I'm a lucky girl. I've had the opportunity to pursue numerous passions in my life. I’m happiest when I have a sense of purpose—a pursuit (or two or three) that embodies my values, beliefs, and abilities—that gives me a sense of meaning.
My background is a combination of pursuits with obvious interests in biology and psychology. I have a Masters degree in counseling. But I only used it “in the field” for a couple years before we moved and started a family.
I can't help but wonder... Where would I be if I hadn’t gone that direction? What if I’d followed a different fork in the road at any of the numerous places where it, well, forked. ;)
I love being a writer. The flexibility, challenge, and adventure of it. But sometimes I wonder what I’d be doing if I wasn’t a stay-at-home mother of three and a writer. And if I didn’t have a husband who’s source of income was steady enough to allow me to follow my bliss.

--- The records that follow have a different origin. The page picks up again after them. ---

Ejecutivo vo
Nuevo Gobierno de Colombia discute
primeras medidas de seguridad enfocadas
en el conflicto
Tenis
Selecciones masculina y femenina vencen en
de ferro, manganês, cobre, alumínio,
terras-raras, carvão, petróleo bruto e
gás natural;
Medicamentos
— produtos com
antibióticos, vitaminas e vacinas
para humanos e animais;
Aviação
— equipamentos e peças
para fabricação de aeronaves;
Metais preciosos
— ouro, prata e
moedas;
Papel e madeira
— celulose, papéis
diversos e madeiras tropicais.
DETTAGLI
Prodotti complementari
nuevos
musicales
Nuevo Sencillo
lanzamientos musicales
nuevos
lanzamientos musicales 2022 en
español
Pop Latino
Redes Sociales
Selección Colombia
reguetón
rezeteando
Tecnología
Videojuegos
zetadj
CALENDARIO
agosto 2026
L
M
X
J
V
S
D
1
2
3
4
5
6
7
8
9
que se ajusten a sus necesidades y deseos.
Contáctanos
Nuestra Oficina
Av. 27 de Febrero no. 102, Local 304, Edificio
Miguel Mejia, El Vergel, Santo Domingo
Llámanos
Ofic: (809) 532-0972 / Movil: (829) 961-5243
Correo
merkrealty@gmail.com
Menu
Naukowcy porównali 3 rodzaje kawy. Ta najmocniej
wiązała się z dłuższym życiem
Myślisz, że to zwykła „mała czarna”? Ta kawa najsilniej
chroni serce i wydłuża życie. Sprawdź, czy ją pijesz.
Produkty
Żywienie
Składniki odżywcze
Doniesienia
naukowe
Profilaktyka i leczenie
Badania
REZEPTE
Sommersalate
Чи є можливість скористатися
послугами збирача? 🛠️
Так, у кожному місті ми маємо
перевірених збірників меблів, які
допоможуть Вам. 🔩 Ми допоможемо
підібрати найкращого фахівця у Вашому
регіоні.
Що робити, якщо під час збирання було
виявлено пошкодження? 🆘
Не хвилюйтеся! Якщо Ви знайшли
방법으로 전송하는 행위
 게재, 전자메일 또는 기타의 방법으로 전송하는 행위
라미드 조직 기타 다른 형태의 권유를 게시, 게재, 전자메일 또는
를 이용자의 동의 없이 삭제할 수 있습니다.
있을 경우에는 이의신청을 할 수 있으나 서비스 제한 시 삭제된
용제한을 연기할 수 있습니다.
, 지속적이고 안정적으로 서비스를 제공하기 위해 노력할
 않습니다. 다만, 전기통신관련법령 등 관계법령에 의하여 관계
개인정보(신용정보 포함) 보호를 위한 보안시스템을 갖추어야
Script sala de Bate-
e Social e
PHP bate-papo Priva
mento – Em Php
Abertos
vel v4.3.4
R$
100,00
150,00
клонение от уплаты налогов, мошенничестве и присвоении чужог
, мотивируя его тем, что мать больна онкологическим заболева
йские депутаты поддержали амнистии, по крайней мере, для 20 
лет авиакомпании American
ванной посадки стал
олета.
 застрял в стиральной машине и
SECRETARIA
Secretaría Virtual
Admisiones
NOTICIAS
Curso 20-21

When I look back, everything I pursued was to make other people happier and/or healthier. That was my goal. At one time, I wanted to be a physical therapist. But when I volunteered at a hospital, just to try it on for size, I didn’t think I had the forcefulness to push people past their limits as well as the energy to be a constant cheerleader. It just didn’t fit my personality.
At another time, I wanted to be a doctor, but the hours and lack of sleep weren't appealing. And then there was the likelihood of incurring financial debt for several more years of school.
A profiler? That was a dream at one time. If I’m honest, it still is, though I know I’d most likely never want to go through that much schooling again. It's not that I feel I'm too old (okay, maybe a little bit), but it would take up a large chunk of time I currently devote to my other passions—family and writing.
A life coach? That’s my latest interest. Apparently there’s a certification process. It’s a career that involves helping people—helping them find their own bliss, in fact. And that sounds pretty awesome.
But with the kids still at home, I’m thinking writer is still the best choice for me. Besides, in what other job can I explore all of these other careers vicariously, through my characters? Still, who knows what the future will bring?
If you were to follow a new dream, what would it be and why?